### Objective
Which lines in the listing below contain the string "skArc", matching case? Report each of those lines in full.

### Given information
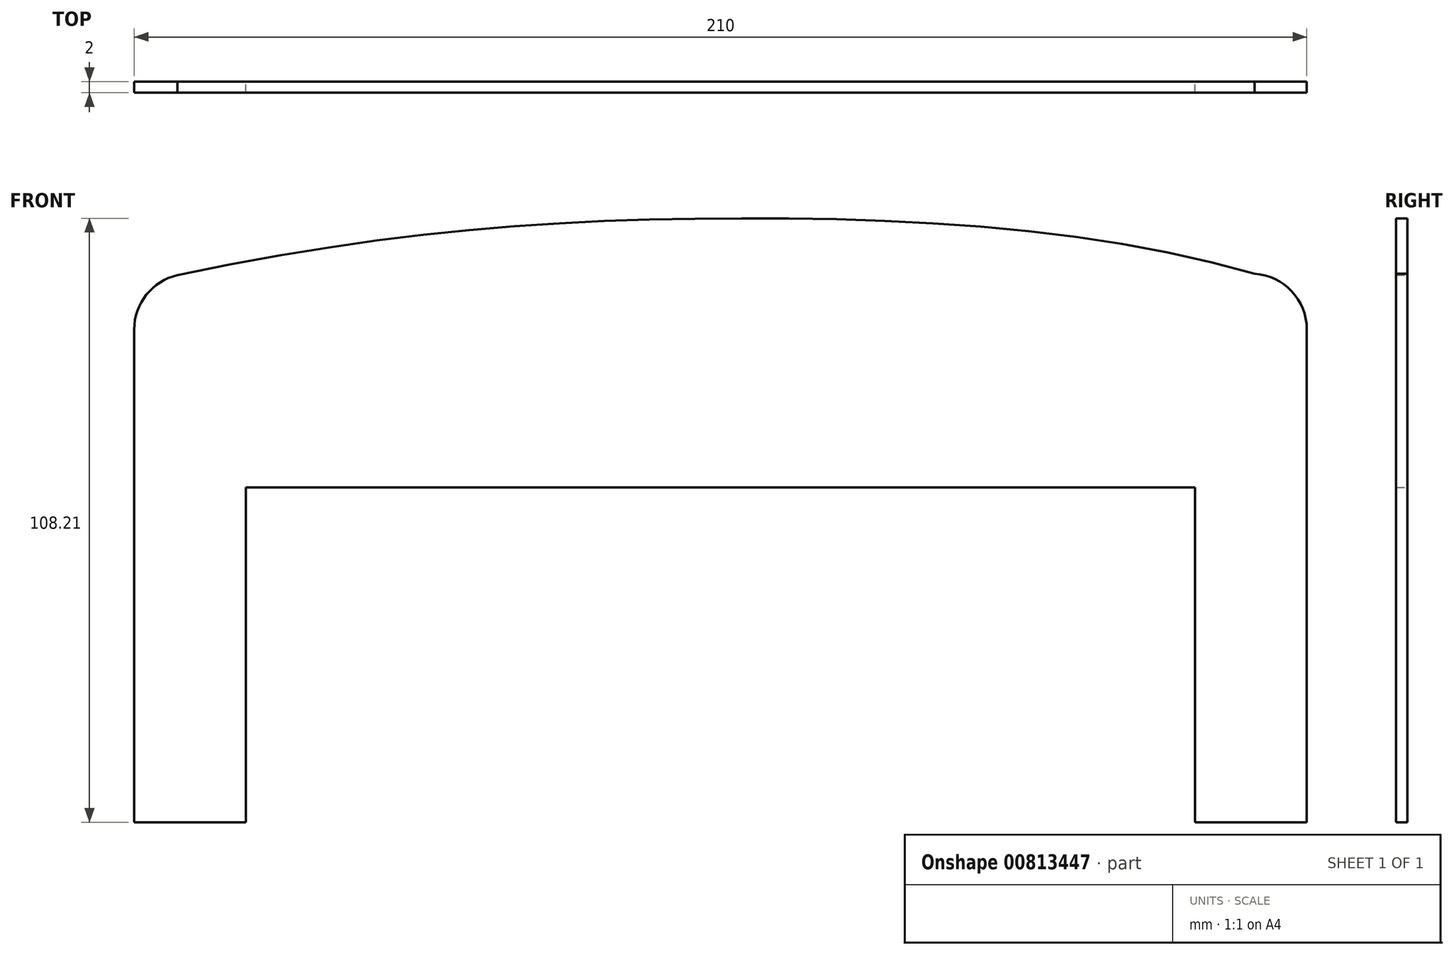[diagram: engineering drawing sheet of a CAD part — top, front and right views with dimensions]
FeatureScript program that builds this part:
annotation { "Feature Type Name" : "Feature", "Feature Type Description" : "" }
export const myFeature = defineFeature(function(context is Context, id is Id, definition is map)
    precondition{}
    {
        {
            var Q0;
            Q0=qCreatedBy(makeId("Front.planeOp"),FACE);
            var sketch = newSketch(context, id + "F0", { "sketchPlane" : qUnion([Q0])});
            skLineSegment(sketch, "E0.left", {"start": v(-105, 38.28) * mm, "end": v(-105, -50) * mm});
            skLineSegment(sketch, "E0.right", {"start": v(105, 38.28) * mm, "end": v(105, -50) * mm});
            skPoint(sketch, "E0.middle", {"position": v(0, 0) * mm});
            skPoint(sketch, "E1.visualSharp", {"position": v(-105, 50) * mm});
            skArc(sketch, "E1.filletArc", {"start": v(-97.28, 48.02) * mm, "mid": v(-102.84, 44.5) * mm, "end": v(-105, 38.28) * mm});
            skPoint(sketch, "E2.visualSharp", {"position": v(105, 50) * mm});
            skArc(sketch, "E2.filletArc", {"start": v(105, 38.28) * mm, "mid": v(102.3, 45.13) * mm, "end": v(95.64, 48.26) * mm});
            skFitSpline(sketch, "E3", {"points": [v(-97.28, 48.02) * mm, v(0, 58.19) * mm, v(95.64, 48.26) * mm], "startDerivative": vector(219.65, 46.24) * mm, "endDerivative": vector(172.4, -51.09) * mm});
            skLineSegment(sketch, "E4", {"start": v(-85, -50) * mm, "end": v(-85, 10) * mm});
            skLineSegment(sketch, "E5", {"start": v(85, -50) * mm, "end": v(85, 10) * mm});
            skLineSegment(sketch, "E6", {"start": v(-85, 10) * mm, "end": v(85, 10) * mm});
            skLineSegment(sketch, "E7", {"start": v(-105, -50) * mm, "end": v(-85, -50) * mm});
            skLineSegment(sketch, "E8", {"start": v(85, -50) * mm, "end": v(105, -50) * mm});
            skSolve(sketch);
        }
        {
            var Q0;
            Q0 = qSketchRegion(id + "F0", true);
            extrude(context, id + "F1", {"entities" : qUnion([Q0]), "depth" : 2 * mm, "offsetDistance" : 25 * mm});
        }
    });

### The response
            skArc(sketch, "E1.filletArc", {"start": v(-97.28, 48.02) * mm, "mid": v(-102.84, 44.5) * mm, "end": v(-105, 38.28) * mm});
            skArc(sketch, "E2.filletArc", {"start": v(105, 38.28) * mm, "mid": v(102.3, 45.13) * mm, "end": v(95.64, 48.26) * mm});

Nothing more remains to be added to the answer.